Concernant les liquides internes aux êtres vivants, on pourrait dire que tout organisme multicellulaire d’une taille critique ne peut fonctionner que si ses tissus peuvent absorber et excréter en continu des quantités de matière non négligeables. Le meilleur moyen à cette fin est l’irrigation permanente par un liquide circulant dans des vaisseaux dont l’architecture et les propriétés physiques et chimiques sont adaptées aux besoins de l’organisme. Ce liquide transporte dans les deux sens les substances nécessaires au fonctionnement de l’organisme. C’est la sève des végétaux et le sang des animaux.

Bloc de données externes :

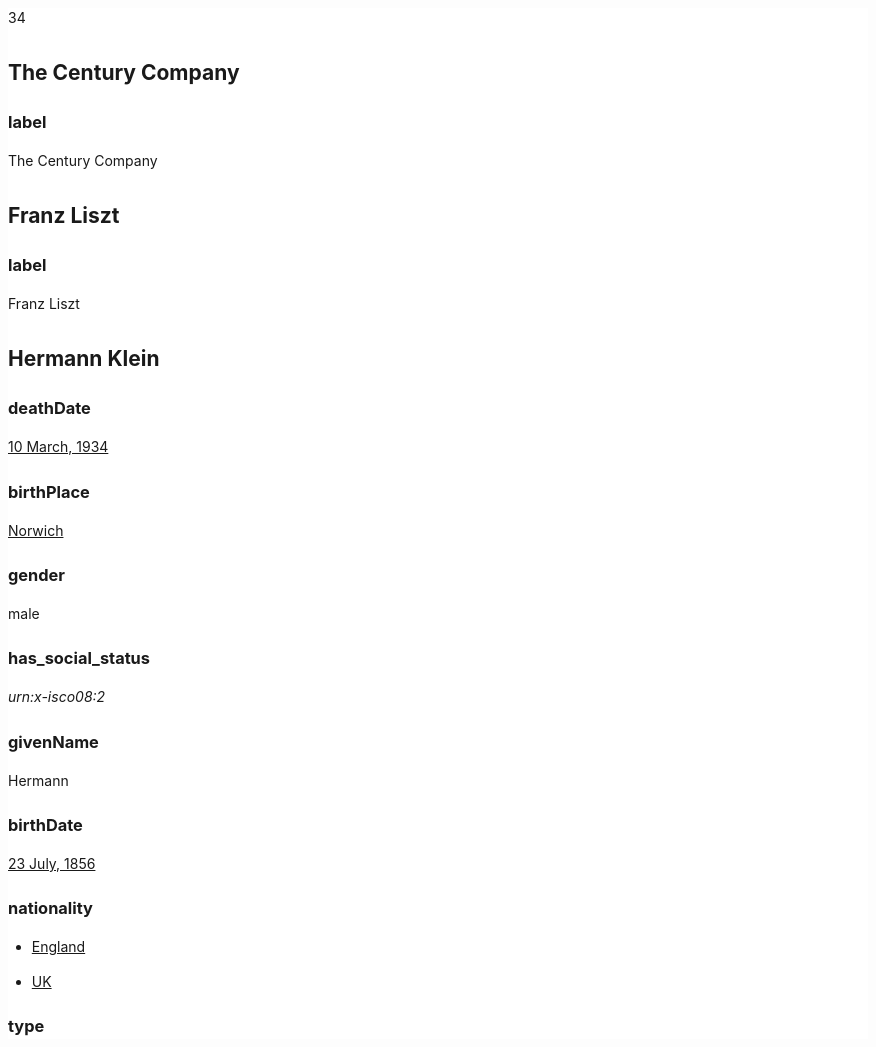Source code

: 
34

## The Century Company

### label


The Century Company

## Franz Liszt

### label


Franz Liszt

## Hermann Klein

### deathDate


[10 March, 1934](#10-March-1934)

### birthPlace


[Norwich](#Norwich)

### gender


male

### has_social_status


*urn:x-isco08:2*

### givenName


Hermann

### birthDate


[23 July, 1856](#23-July-1856)

### nationality

 - [England](#England)

 - [UK](#UK)

### type
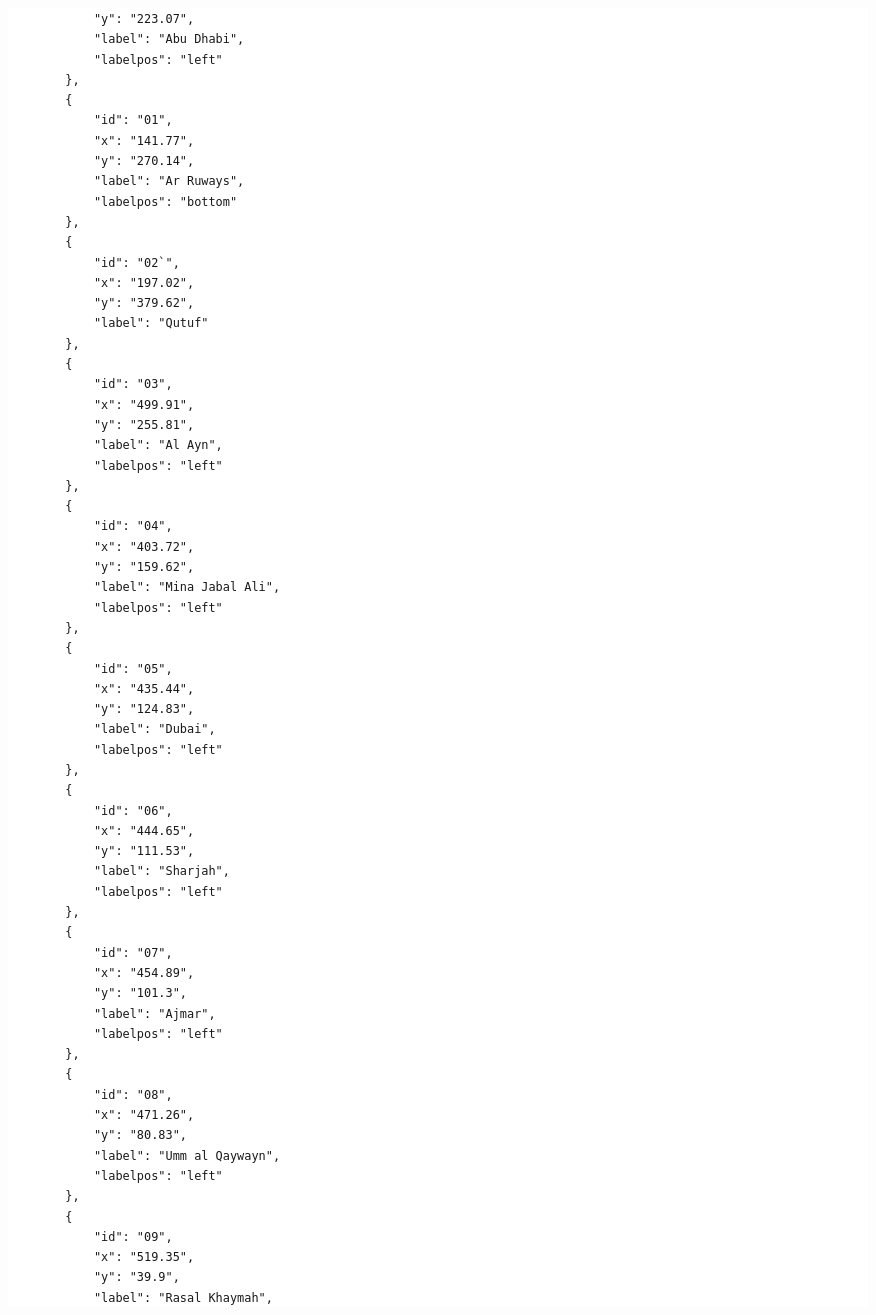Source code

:                 "y": "223.07",
                "label": "Abu Dhabi",
                "labelpos": "left"
            },
            {
                "id": "01",
                "x": "141.77",
                "y": "270.14",
                "label": "Ar Ruways",
                "labelpos": "bottom"
            },
            {
                "id": "02`",
                "x": "197.02",
                "y": "379.62",
                "label": "Qutuf"
            },
            {
                "id": "03",
                "x": "499.91",
                "y": "255.81",
                "label": "Al Ayn",
                "labelpos": "left"
            },
            {
                "id": "04",
                "x": "403.72",
                "y": "159.62",
                "label": "Mina Jabal Ali",
                "labelpos": "left"
            },
            {
                "id": "05",
                "x": "435.44",
                "y": "124.83",
                "label": "Dubai",
                "labelpos": "left"
            },
            {
                "id": "06",
                "x": "444.65",
                "y": "111.53",
                "label": "Sharjah",
                "labelpos": "left"
            },
            {
                "id": "07",
                "x": "454.89",
                "y": "101.3",
                "label": "Ajmar",
                "labelpos": "left"
            },
            {
                "id": "08",
                "x": "471.26",
                "y": "80.83",
                "label": "Umm al Qaywayn",
                "labelpos": "left"
            },
            {
                "id": "09",
                "x": "519.35",
                "y": "39.9",
                "label": "Rasal Khaymah",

Les complexes organismes multicellulaires des deux règnes possèdent donc bien des fluides internes, mais avec des modes de fonctionnement différents. Chez les végétaux, l’essentiel des échanges gazeux : oxygène, gaz carbonique et eau, se fait au niveau des stomates dans les feuilles. Il y a, dans le sens ascendant, un système de pompage et de montée de l’eau de la racine vers la feuille par des vaisseaux de sève brute. Et dans l’autre sens, la sève élaborée redistribue les photosynthétats (les sucres produits de la photosynthèse) dans les organes où ils sont nécessaires.

Chez les animaux, les échanges gazeux et liquides se font par différents organes de plus en plus spécialisés au fur et à mesure qu’on monte dans l’échelle de complexité : systèmes respiratoires pour les échanges gazeux, et systèmes digestifs pour les échanges liquides et solides. Avec le sang comme liquide interne au corps assurant l’absorption, la répartition et l’évacuation des produits.

Il y a évidemment plusieurs types de systèmes circulatoires selon les embranchements animaux et plusieurs types de sang à l’intérieur des groupes animaux. Il reste à définir exactement le mot « sang ». Dans un sens large : tout liquide irriguant le corps des animaux multicellulaires, ou dans un sens plus strict : liquide de composition donnée (analogue à celle du sang humain) irriguant le corps de tels groupes d’animaux. Avec, du point de vue de la composition du sang et de la structure des vaisseaux, des différences selon le genre, la famille, l’ordre, etc., différences d’autant plus grandes que les animaux sont éloignés dans le système de classification. Ainsi, de la même façon que le plan anatomique des insectes est différent de celui des vertébrés, leurs systèmes circulatoires sont aussi très différents : on parle de l’hémolymphe des insectes et non pas de sang stricto sensu. Notez quand même qu’on retrouve ici la racine grecque αίμα haïma (hémo)  « sang ». Il s’agit toujours d’un liquide dédié au transport dans des organismes pluricellulaires.

Physiologistes et hématologistes pourront commenter plus en détail. Un exemple, toutefois : l’hémoglobine des vertébrés contient un noyau de fer, alors que la molécule transportant l’oxygène dans le sang chez les escargots est l’hémocruorine contenant un noyau de cuivre. La formule chimique est différente mais la fonction est la même. L’hémoglobine est plus efficace que l’hémocruorine en termes de nombre d’atomes d’oxygène transportés et de rapidité de chargement/déchargement. Les escargots s’en tirent quand même, certes sans pouvoir sprinter comme un guépard. On est donc en droit d’affirmer que chaque créature a été pensée pour elle-même.

1 Ingénieur agronome INA-PG, docteur ès sciences.